- _Texte extrait_:
::::::

# Abonnements iGeneration et Club iGen



## Dead head (11 Novembre 2020)

Bonjour,

Je suis un peu perdu avec les abonnements iGen, macGé, Club iGen.

Je suis membre du Club iGen et tiens à le rester.

Sur l’App Store, mon compte précise que j’ai un abonnement annuel à iGeneration valable jusqu’au 16 septembre 2021. Il est également précisé que je peux souscrire à une « option » pour 49,99 € l’an. Qu’est-ce que c’est que cette « option » ?

Sur le site web Club iGen, on m’annonce que mon abonnement arrivera à échéance en décembre 2020.

L’abonnement que j’ai souscrit à igeneration et qui va jusqu’en septembre 2021 est-il différent de l’abonnement au Club iGen ? Auquel cas, si je poursuis mon abonnement au Club iGen qui arrivera à échéance le mois prochain, ai-je intérêt à conserver l’abonnement à iGénération valable encore dix mois ? Est-ce que je ne paierai pas deux fois pour le même service ?

Merci pour vos lumières.


----------



## cl97 (12 Novembre 2020)

coucou

peux-tu nous envoyer un mail à support@mgig.fr.

ce sera plus simple pour t'apporter une réponse pertinente. Merci en tout cas !


----------



## Dead head (12 Novembre 2020)

Merci à toi. J'envoie mon courriel.


----------

::::::

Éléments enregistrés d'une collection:
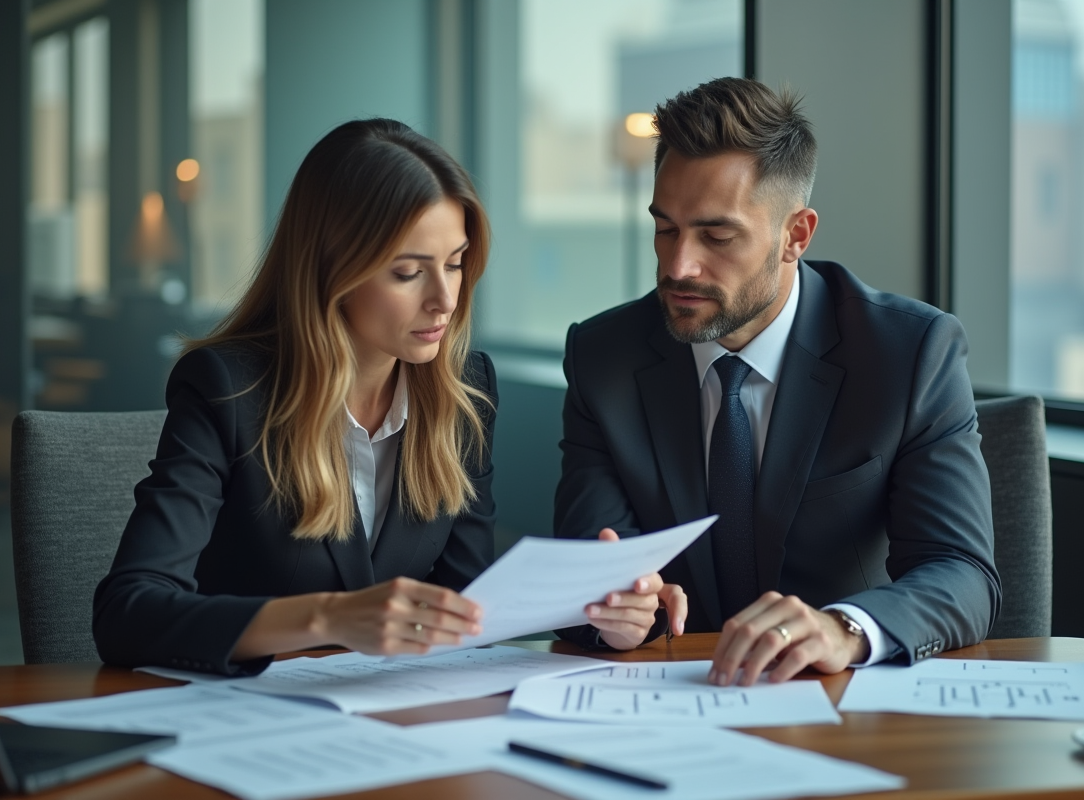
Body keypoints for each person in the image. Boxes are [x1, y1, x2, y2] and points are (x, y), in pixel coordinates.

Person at [94, 120, 669, 675]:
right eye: (407, 272)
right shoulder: (228, 388)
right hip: (250, 726)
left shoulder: (464, 391)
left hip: (400, 723)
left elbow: (468, 606)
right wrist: (329, 618)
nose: (445, 299)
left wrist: (599, 617)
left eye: (455, 263)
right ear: (330, 271)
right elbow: (128, 613)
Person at [554, 78, 1001, 684]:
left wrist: (843, 629)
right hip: (666, 698)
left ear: (796, 236)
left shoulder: (909, 352)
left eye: (717, 236)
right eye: (665, 228)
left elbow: (961, 572)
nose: (678, 265)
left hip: (837, 702)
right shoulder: (603, 355)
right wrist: (613, 612)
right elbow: (590, 562)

::::::

- _Exercices proposés_:
1 – Dans la discussion sur les abonnements iGen, jusqu'à quelle date l'abonnement annuel à iGeneration est-il valable selon le compte App Store ?
2 – Recopiez le passage de la discussion sur les abonnements iGen qui commence par « peux-tu nous envoyer » et se termine par « J'envoie mon courriel. ».
La liste est un matériau à part, sans rapport avec le texte.

- _Corrigé de l'exercice_:
1 – Il est valable jusqu'au 16 septembre 2021.

2 –
peux-tu nous envoyer un mail à support@mgig.fr.

ce sera plus simple pour t'apporter une réponse pertinente. Merci en tout cas !


----------



## Dead head (12 Novembre 2020)

Merci à toi. J'envoie mon courriel.